Compositional data for global monitoring: The case of drinking water and sanitation

Sci Total Environ. 2017 Jul 15:590-591:554-565. doi: 10.1016/j.scitotenv.2017.02.220. Epub 2017 Mar 8.

Abstract

Introduction: At a global level, access to safe drinking water and sanitation has been monitored by the Joint Monitoring Programme (JMP) of WHO and UNICEF. The methods employed are based on analysis of data from household surveys and linear regression modelling of these results over time. However, there is evidence of non-linearity in the JMP data. In addition, the compositional nature of these data is not taken into consideration. This article seeks to address these two previous shortcomings in order to produce more accurate estimates.

Methods: We employed an isometric log-ratio transformation designed for compositional data. We applied linear and non-linear time regressions to both the original and the transformed data. Specifically, different modelling alternatives for non-linear trajectories were analysed, all of which are based on a generalized additive model (GAM).

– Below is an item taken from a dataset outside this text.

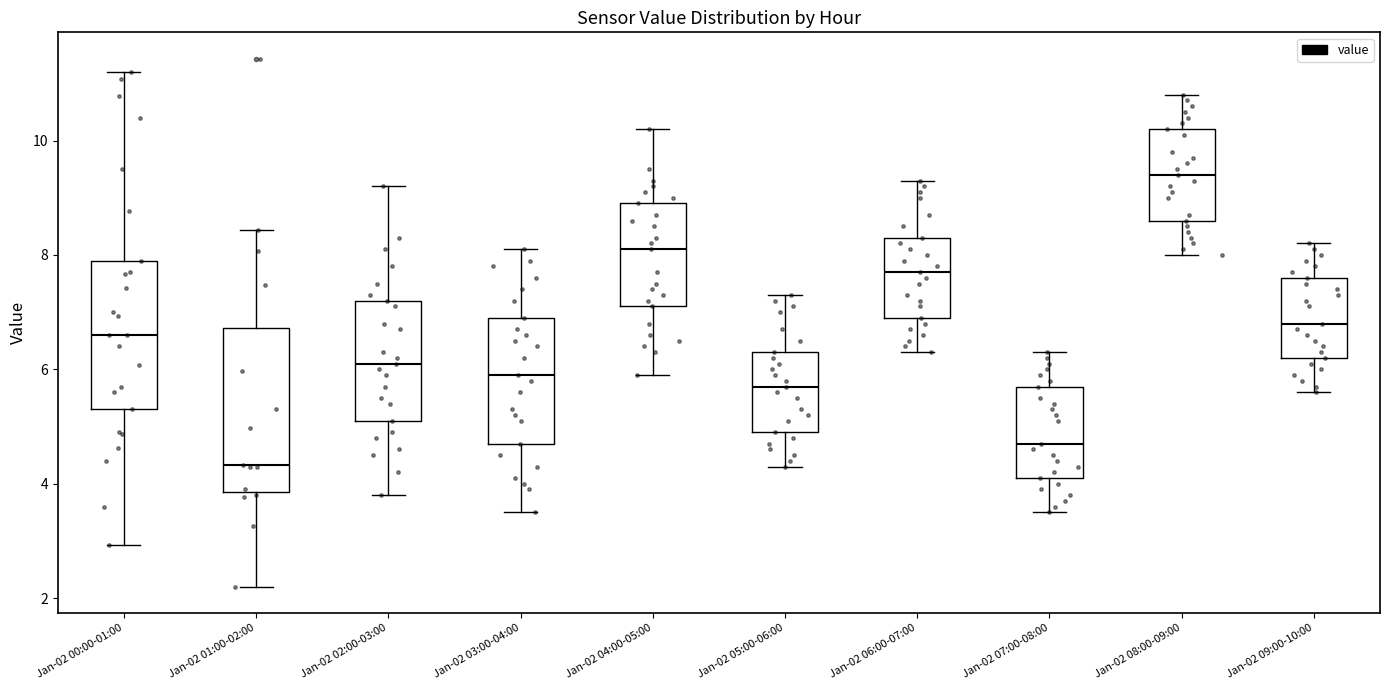

Which box is the tallest, from its lower edge to its upper edge?

Jan-02 01:00-02:00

Results and discussion: Non-linear methods, such as GAM, may be used for modelling non-linear trajectories in the JMP data. This projection method is particularly suited for data-rich countries. Moreover, the ilr transformation of compositional data is conceptually sound and fairly simple to implement. It helps improve the performance of both linear and non-linear regression models, specifically in the occurrence of extreme data points, i.e. when coverage rates are near either 0% or 100%.

Keywords: Compositional data; Joint Monitoring Programme (JMP) of WHO and UNICEF; Log transformation; Sanitation and hygiene; Service ladder; Water.